Q - Ce matin à Marseille, vous avez parlé d'un possible arrangement juridique. Qu'est-ce que cela voulait dire exactement ?
R - Ce que j'ai voulu dire c'est qu'il va y avoir des discussions entre les vingt-six membres de l'Union et l'Irlande pour voir quelle solution leur paraît la meilleure. C'est aux Irlandais de décider et il est trop tôt pour parler d'un mécanisme ou de dispositifs précis.
Q - Mais selon vous, est-il envisageable, un seul instant, que l'Irlande sorte de l'Union ?
R - Non, ce n'est pas envisageable.
Q - Voilà une réponse carrée. En tout cas ce "non", qui émane majoritairement des couches populaires en Irlande, témoignent peut-être d'un gros fossé actuellement entre les citoyens de base et l'élite de l'Union européenne ?

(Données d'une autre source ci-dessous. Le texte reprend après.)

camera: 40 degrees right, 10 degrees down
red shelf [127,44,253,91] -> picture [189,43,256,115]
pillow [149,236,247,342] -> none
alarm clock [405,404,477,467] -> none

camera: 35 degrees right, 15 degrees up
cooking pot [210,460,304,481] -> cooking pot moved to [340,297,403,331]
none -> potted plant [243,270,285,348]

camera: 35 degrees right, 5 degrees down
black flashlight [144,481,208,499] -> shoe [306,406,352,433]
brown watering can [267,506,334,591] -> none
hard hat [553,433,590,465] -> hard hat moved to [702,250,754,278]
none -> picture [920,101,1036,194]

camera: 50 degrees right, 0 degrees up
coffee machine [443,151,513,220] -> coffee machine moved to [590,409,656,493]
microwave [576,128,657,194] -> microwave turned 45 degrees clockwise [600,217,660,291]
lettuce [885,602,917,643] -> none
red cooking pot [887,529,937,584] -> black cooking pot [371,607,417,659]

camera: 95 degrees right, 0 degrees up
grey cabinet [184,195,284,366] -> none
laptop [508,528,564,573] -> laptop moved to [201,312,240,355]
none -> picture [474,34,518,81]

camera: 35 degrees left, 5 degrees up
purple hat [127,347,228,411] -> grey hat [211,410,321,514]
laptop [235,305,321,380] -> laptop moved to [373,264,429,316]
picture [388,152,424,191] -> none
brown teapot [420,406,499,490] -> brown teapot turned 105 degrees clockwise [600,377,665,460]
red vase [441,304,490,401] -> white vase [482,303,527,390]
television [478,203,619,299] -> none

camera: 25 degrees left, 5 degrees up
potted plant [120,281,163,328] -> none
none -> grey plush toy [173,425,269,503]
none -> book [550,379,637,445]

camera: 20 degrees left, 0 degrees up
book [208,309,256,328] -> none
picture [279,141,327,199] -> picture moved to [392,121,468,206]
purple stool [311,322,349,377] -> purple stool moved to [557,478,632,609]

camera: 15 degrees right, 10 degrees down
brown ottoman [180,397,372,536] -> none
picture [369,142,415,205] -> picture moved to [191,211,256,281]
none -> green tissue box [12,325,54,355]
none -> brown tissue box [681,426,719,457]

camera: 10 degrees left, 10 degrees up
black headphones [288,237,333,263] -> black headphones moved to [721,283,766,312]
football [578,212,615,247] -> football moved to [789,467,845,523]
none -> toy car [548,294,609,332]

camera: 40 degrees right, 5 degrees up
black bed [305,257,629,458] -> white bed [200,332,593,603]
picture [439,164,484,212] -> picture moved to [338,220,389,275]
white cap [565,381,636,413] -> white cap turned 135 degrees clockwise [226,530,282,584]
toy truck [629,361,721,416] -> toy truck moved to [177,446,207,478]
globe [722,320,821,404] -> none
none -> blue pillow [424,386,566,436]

R - Il y a deux déficits. En Irlande, comme dans d'autres pays, nous ne portons pas suffisamment la parole européenne. Toujours et inlassablement nous devons porter les valeurs et les projets européens. Nous devons démontrer quelle est la valeur ajoutée de l'Europe. Les Etats ne doivent pas se défausser sur l'Europe. Le deuxième point, vous avez raison, il y a un décalage entre les attentes à court terme et la stratégie européenne à moyen terme. Je pense que les opinions publiques comprennent bien que l'Europe est le meilleur rempart face à la mondialisation. Je rappelle que la population européenne, c'est 7 % de la population mondiale et que chacun des Etats pèse encore moins que l'Europe réunie pour répondre à des défis globaux comme l'environnement, l'alimentation ou le terrorisme. Mais en revanche, il y a effectivement une incompréhension face à ce qu'apporte l'Europe à court terme, notamment à ceux qui sont les moins favorisés, qui souffrent le plus dans leur vie quotidienne. De ce point de vue, il faut trouver une meilleure articulation au niveau européen entre des réponses ponctuelles qui doivent intervenir lorsque se produisent les chocs comme ceux que l'on vit actuellement avec la flambée des prix du pétrole et le maintien d'une stratégie qui sur le plan économique, par exemple, est bonne sur le moyen terme. Cette stratégie est la seule qui puisse permettre à l'ensemble des peuples européens de peser sur l'avenir du monde. Si nous n'avions pas de projet européen, si nous n'avions pas l'euro pour nous protéger de la hausse du coût des matières premières, nous laisserions les clés de la mondialisation aux Américains, aux Chinois et aux Russes. Je pense que personne ne le souhaite.